Your task is to quote the records from their first line through the line containing "める癒やしスポット【3人で実食レビュー】", with nothing added or left out.
+++++
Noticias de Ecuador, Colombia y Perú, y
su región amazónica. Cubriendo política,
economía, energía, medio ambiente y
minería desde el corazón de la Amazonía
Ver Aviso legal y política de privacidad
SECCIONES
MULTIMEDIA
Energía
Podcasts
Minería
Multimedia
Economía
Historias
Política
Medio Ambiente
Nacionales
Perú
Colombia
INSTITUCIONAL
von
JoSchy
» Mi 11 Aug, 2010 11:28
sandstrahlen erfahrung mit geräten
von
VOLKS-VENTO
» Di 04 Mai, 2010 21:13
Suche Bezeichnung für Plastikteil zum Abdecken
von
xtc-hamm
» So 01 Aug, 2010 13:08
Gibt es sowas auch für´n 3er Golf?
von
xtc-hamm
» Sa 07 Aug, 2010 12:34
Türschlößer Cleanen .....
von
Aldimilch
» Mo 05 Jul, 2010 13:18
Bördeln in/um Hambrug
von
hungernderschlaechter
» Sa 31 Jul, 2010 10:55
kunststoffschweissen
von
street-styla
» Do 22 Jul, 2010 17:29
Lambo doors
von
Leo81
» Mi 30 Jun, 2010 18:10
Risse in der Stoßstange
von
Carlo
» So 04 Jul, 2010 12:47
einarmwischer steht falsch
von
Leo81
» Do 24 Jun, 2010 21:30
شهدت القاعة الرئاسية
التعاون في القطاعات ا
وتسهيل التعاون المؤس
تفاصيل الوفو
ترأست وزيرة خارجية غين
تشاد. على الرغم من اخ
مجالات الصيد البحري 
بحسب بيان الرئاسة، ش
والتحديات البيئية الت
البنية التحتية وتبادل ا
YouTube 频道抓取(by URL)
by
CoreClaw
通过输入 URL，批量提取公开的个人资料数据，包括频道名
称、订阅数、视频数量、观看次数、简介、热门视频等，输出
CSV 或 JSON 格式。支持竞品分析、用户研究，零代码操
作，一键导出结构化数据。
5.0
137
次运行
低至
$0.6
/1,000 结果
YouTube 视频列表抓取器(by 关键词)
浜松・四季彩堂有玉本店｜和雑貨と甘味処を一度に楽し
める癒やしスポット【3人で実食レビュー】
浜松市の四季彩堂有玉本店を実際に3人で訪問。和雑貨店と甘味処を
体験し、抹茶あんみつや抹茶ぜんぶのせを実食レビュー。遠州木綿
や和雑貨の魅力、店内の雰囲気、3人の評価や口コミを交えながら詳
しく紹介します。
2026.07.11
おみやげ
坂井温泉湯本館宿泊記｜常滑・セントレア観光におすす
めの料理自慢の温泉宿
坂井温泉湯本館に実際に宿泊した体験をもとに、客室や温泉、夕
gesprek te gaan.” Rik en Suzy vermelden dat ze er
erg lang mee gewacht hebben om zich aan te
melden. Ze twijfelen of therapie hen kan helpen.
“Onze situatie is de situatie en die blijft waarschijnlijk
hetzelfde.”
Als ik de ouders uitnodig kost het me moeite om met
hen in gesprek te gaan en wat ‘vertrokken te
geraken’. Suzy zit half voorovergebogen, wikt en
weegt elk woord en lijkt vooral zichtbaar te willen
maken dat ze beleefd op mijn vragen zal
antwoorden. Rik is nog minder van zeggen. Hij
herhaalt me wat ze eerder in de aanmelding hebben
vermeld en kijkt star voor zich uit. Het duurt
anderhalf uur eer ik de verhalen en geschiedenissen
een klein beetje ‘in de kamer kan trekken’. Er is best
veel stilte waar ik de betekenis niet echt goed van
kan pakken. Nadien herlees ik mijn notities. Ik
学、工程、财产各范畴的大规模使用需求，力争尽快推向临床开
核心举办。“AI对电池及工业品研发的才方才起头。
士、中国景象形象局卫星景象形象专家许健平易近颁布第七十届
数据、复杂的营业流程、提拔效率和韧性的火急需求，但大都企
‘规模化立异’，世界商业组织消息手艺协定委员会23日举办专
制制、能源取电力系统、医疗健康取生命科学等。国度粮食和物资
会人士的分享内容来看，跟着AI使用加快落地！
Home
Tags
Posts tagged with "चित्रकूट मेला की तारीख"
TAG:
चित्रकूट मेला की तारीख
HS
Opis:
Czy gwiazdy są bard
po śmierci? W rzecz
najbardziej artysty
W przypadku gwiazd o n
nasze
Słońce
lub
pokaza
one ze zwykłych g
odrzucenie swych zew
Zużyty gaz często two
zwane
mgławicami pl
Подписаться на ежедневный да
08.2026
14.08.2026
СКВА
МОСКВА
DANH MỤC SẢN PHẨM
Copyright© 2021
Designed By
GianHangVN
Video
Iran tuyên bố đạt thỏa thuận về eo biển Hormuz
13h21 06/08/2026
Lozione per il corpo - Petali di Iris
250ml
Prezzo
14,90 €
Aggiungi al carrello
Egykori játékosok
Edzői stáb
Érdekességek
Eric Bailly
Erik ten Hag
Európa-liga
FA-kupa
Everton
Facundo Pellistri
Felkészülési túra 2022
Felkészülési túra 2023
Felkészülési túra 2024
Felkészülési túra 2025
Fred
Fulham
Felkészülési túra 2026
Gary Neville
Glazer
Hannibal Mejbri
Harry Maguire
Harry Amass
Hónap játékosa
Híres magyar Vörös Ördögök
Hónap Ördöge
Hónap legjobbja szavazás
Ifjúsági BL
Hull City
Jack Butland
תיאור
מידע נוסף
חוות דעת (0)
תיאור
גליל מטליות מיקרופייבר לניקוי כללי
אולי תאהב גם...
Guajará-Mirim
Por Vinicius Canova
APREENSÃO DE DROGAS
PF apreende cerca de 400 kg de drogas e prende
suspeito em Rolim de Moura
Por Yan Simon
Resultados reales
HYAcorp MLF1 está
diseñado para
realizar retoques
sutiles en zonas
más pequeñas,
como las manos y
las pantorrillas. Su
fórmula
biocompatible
+++++
REPLY TO THE EXERCISE ->
Noticias de Ecuador, Colombia y Perú, y
su región amazónica. Cubriendo política,
economía, energía, medio ambiente y
minería desde el corazón de la Amazonía
Ver Aviso legal y política de privacidad
SECCIONES
MULTIMEDIA
Energía
Podcasts
Minería
Multimedia
Economía
Historias
Política
Medio Ambiente
Nacionales
Perú
Colombia
INSTITUCIONAL
von
JoSchy
» Mi 11 Aug, 2010 11:28
sandstrahlen erfahrung mit geräten
von
VOLKS-VENTO
» Di 04 Mai, 2010 21:13
Suche Bezeichnung für Plastikteil zum Abdecken
von
xtc-hamm
» So 01 Aug, 2010 13:08
Gibt es sowas auch für´n 3er Golf?
von
xtc-hamm
» Sa 07 Aug, 2010 12:34
Türschlößer Cleanen .....
von
Aldimilch
» Mo 05 Jul, 2010 13:18
Bördeln in/um Hambrug
von
hungernderschlaechter
» Sa 31 Jul, 2010 10:55
kunststoffschweissen
von
street-styla
» Do 22 Jul, 2010 17:29
Lambo doors
von
Leo81
» Mi 30 Jun, 2010 18:10
Risse in der Stoßstange
von
Carlo
» So 04 Jul, 2010 12:47
einarmwischer steht falsch
von
Leo81
» Do 24 Jun, 2010 21:30
شهدت القاعة الرئاسية
التعاون في القطاعات ا
وتسهيل التعاون المؤس
تفاصيل الوفو
ترأست وزيرة خارجية غين
تشاد. على الرغم من اخ
مجالات الصيد البحري 
بحسب بيان الرئاسة، ش
والتحديات البيئية الت
البنية التحتية وتبادل ا
YouTube 频道抓取(by URL)
by
CoreClaw
通过输入 URL，批量提取公开的个人资料数据，包括频道名
称、订阅数、视频数量、观看次数、简介、热门视频等，输出
CSV 或 JSON 格式。支持竞品分析、用户研究，零代码操
作，一键导出结构化数据。
5.0
137
次运行
低至
$0.6
/1,000 结果
YouTube 视频列表抓取器(by 关键词)
浜松・四季彩堂有玉本店｜和雑貨と甘味処を一度に楽し
める癒やしスポット【3人で実食レビュー】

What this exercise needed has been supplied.